(Page images and extracted text)
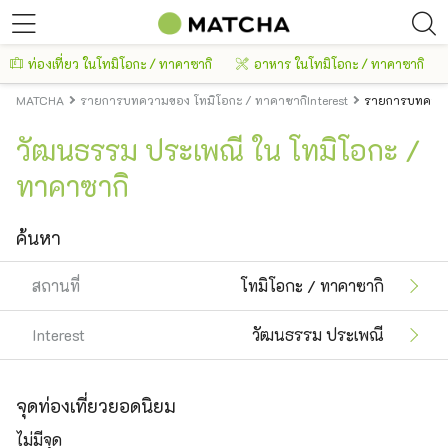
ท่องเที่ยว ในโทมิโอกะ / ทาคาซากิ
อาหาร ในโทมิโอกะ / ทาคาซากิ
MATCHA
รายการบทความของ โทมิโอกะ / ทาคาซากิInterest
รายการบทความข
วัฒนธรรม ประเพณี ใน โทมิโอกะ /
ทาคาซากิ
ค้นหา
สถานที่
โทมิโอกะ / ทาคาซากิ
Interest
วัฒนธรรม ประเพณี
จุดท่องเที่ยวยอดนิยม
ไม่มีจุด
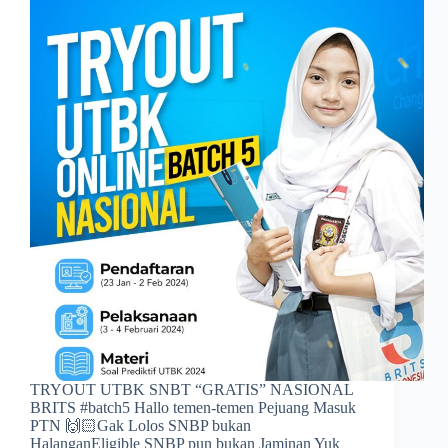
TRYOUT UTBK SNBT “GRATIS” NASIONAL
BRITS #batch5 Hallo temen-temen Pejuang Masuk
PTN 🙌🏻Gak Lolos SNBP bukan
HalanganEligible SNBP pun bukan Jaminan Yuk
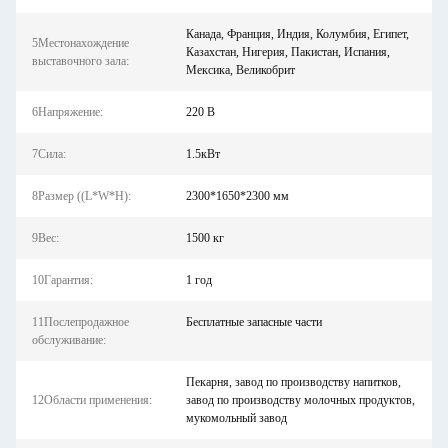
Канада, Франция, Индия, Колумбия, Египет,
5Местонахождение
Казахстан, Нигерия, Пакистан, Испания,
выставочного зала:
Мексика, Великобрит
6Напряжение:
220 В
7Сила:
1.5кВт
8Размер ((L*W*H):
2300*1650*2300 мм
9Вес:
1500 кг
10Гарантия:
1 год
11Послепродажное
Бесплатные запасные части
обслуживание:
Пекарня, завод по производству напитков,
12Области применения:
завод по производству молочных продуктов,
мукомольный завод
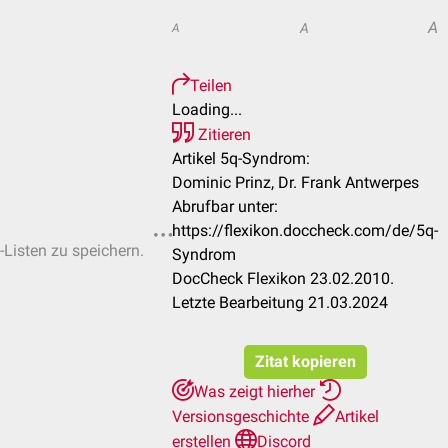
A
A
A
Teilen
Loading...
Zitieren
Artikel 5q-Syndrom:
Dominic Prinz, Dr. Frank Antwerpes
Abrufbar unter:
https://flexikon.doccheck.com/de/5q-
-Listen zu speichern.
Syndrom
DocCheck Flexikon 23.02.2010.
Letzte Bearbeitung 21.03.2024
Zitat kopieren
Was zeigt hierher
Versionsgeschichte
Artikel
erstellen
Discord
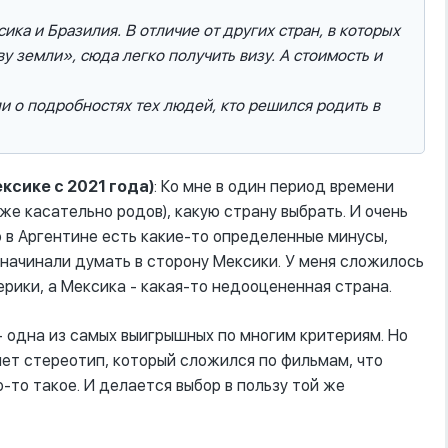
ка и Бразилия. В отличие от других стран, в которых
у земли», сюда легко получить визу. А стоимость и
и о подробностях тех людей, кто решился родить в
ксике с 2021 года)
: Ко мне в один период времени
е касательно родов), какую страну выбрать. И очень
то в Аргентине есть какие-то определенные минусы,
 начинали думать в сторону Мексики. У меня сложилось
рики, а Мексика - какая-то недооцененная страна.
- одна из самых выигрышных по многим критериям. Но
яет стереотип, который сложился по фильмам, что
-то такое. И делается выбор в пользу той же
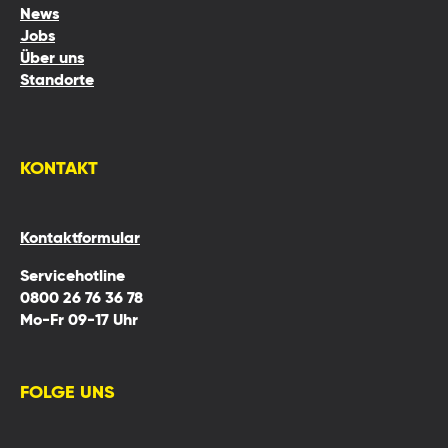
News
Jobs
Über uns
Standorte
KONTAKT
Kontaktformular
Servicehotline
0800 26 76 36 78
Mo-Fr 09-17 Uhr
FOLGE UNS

◆ Problem requirements
Omitting the pictures, copy each record above exactly as it stands.

◆ Answer to the exercise
ท่องเที่ยว ในโทมิโอกะ / ทาคาซากิ
อาหาร ในโทมิโอกะ / ทาคาซากิ
MATCHA
รายการบทความของ โทมิโอกะ / ทาคาซากิInterest
รายการบทความข
วัฒนธรรม ประเพณี ใน โทมิโอกะ /
ทาคาซากิ
ค้นหา
สถานที่
โทมิโอกะ / ทาคาซากิ
Interest
วัฒนธรรม ประเพณี
จุดท่องเที่ยวยอดนิยม
ไม่มีจุด
TRYOUT UTBK SNBT “GRATIS” NASIONAL
BRITS #batch5 Hallo temen-temen Pejuang Masuk
PTN 🙌🏻Gak Lolos SNBP bukan
HalanganEligible SNBP pun bukan Jaminan Yuk
Канада, Франция, Индия, Колумбия, Египет,
5Местонахождение
Казахстан, Нигерия, Пакистан, Испания,
выставочного зала:
Мексика, Великобрит
6Напряжение:
220 В
7Сила:
1.5кВт
8Размер ((L*W*H):
2300*1650*2300 мм
9Вес:
1500 кг
10Гарантия:
1 год
11Послепродажное
Бесплатные запасные части
обслуживание:
Пекарня, завод по производству напитков,
12Области применения:
завод по производству молочных продуктов,
мукомольный завод
A
A
A
Teilen
Loading...
Zitieren
Artikel 5q-Syndrom:
Dominic Prinz, Dr. Frank Antwerpes
Abrufbar unter:
https://flexikon.doccheck.com/de/5q-
-Listen zu speichern.
Syndrom
DocCheck Flexikon 23.02.2010.
Letzte Bearbeitung 21.03.2024
Zitat kopieren
Was zeigt hierher
Versionsgeschichte
Artikel
erstellen
Discord
ка и Бразилия. В отличие от других стран, в которых
у земли», сюда легко получить визу. А стоимость и
и о подробностях тех людей, кто решился родить в
ксике с 2021 года)
: Ко мне в один период времени
е касательно родов), какую страну выбрать. И очень
то в Аргентине есть какие-то определенные минусы,
 начинали думать в сторону Мексики. У меня сложилось
рики, а Мексика - какая-то недооцененная страна.
- одна из самых выигрышных по многим критериям. Но
яет стереотип, который сложился по фильмам, что
-то такое. И делается выбор в пользу той же
News
Jobs
Über uns
Standorte
KONTAKT
Kontaktformular
Servicehotline
0800 26 76 36 78
Mo-Fr 09-17 Uhr
FOLGE UNS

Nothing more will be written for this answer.